It's 'Back to Business' for Rape Crisis Centers
Sexual assault agencies celebrate veto override, get back to work
Staff members of rape crisis centers and sexual assault agencies can breathe easier after the South Carolina House and Senate overrode Gov. Nikki Haley’s Veto 51, which cut about $500,000 to the 15 agencies across the state.
The veto would have come after three consecutive years of cuts to sexual assault agencies’ budgets. These cuts would have forced one agency, People Against Rape of Charleston, to close its doors.
“It means we can continue,” said Melonea Marek, executive director of People Against Rape. “Our financial worries are never too far away, but this means we can exhale. We won’t have to stop our education program or close our doors.”
Marek cited the number of victims that spoke out against the vetoes as a huge push for overrides, and said hearing from a victim is the most effective form of advocacy.

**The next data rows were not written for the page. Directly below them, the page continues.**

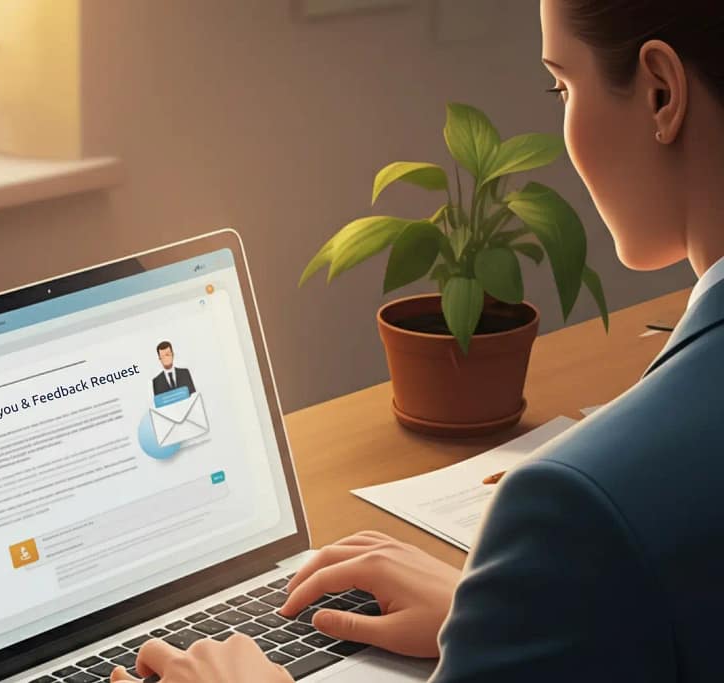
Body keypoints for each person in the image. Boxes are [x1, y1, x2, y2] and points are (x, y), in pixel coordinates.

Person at [112, 1, 724, 681]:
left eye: (562, 84)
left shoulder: (574, 511)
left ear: (661, 94)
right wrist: (510, 613)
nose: (562, 111)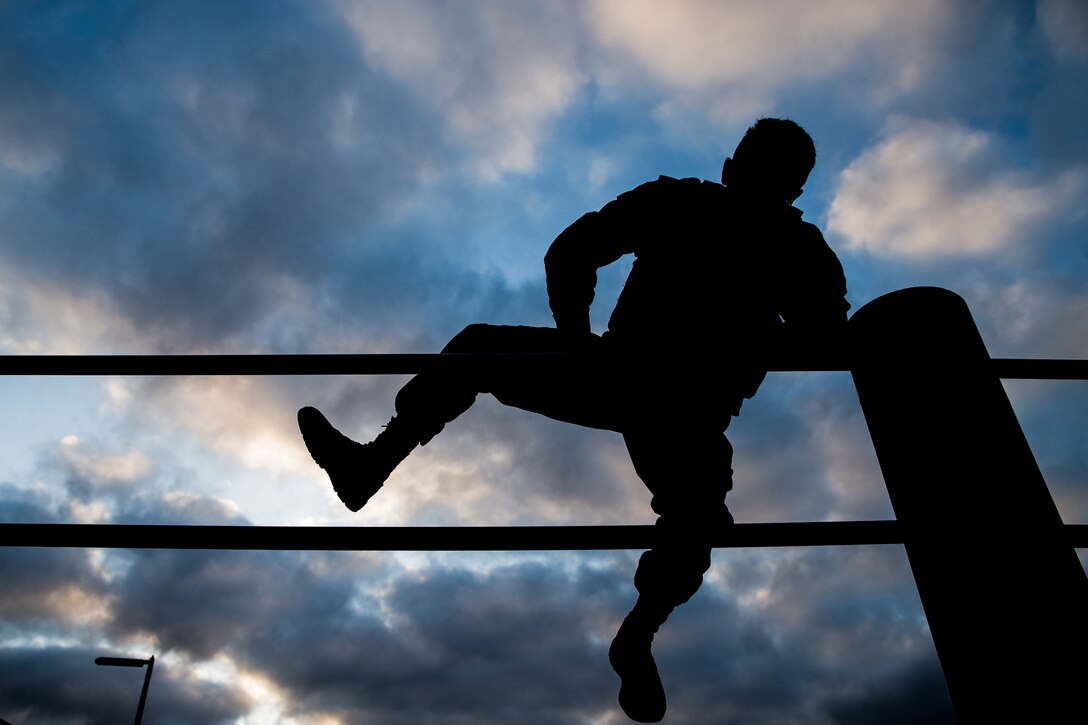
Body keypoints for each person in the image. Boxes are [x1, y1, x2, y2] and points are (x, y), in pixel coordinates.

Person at [298, 118, 849, 723]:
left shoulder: (768, 238)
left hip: (672, 404)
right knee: (484, 350)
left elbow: (825, 336)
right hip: (640, 384)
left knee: (696, 512)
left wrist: (580, 340)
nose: (752, 180)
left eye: (763, 170)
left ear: (744, 171)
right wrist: (576, 340)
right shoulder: (737, 225)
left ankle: (635, 637)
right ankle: (371, 465)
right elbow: (574, 251)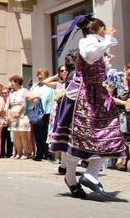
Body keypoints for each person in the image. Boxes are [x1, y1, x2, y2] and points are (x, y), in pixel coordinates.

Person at [50, 16, 126, 199]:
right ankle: (71, 177)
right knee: (78, 140)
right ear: (98, 29)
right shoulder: (86, 42)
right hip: (82, 95)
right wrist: (107, 41)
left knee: (108, 134)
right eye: (104, 29)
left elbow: (97, 63)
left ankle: (91, 174)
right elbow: (90, 57)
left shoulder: (97, 44)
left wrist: (106, 57)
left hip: (97, 94)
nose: (106, 31)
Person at [27, 68, 55, 161]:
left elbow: (49, 99)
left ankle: (46, 153)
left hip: (46, 112)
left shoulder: (49, 86)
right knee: (37, 134)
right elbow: (29, 97)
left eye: (41, 74)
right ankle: (39, 153)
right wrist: (36, 96)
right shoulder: (34, 87)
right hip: (36, 112)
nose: (39, 76)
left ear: (46, 76)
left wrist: (37, 97)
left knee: (45, 133)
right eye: (38, 74)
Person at [7, 75, 32, 159]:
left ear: (17, 82)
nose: (11, 83)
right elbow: (9, 105)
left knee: (23, 133)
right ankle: (19, 152)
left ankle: (26, 153)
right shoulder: (11, 93)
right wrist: (9, 115)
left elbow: (25, 102)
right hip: (13, 114)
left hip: (22, 114)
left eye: (12, 81)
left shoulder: (24, 90)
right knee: (15, 134)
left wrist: (18, 111)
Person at [0, 85, 13, 158]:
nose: (4, 94)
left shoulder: (10, 101)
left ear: (8, 93)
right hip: (1, 122)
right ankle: (2, 153)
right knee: (2, 138)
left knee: (9, 138)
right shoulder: (0, 100)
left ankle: (9, 153)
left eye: (6, 93)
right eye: (3, 93)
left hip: (9, 121)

She added that having Sen. Joel Lourie and Rep. Joan Brady as “champions for [the] program” was invaluable.
“Having a unanimous vote in the House was great,” she said. “The outcome has been fantastic.”
Ginny Waller, executive director of Sexual Trauma Services of the Midlands, said her organization is back on track.
“We’re very pleased, of course, and our focus now is getting back to business,” she said. “It’s been a long few weeks, but we’re very satisfied.”
Waller added: “It’s amazing to watch the process, it was an all-male Senate that overrode the Governor's veto...Hopefully we can educate Gov. Haley in the coming year.”
Joyce Hart, executive director of Rape Crisis Center in Myrtle Beach, agrees.
“We’re excited and it’s just good news,” Hart said. “It’s that much less of a struggle.”
“It’s maybe something she’ll think about before she’ll try to do it again,” Hart said of Haley’s cuts. “She knows she doesn’t have a foothold for axing every dime we get.”
Haley sparked a backlash on Tuesday from Democrats and victims advocates for referring to sexual assault agencies on her Facebook page as “special interests.”
Lourie, D-Richland, on Wednesday, suggested Gov. Haley “stay off Facebook.”
“To argue that the governor isn't supportive of victims is, on its face, absurd and shows how far political opponents will go to criticize the governor regardless of the facts,” said Haley's spokesman Rob Godfrey.
Godfrey said Haley “signed off on increased funding for both rape centers and domestic violence prosecution in the budget because it's the right thing to do.”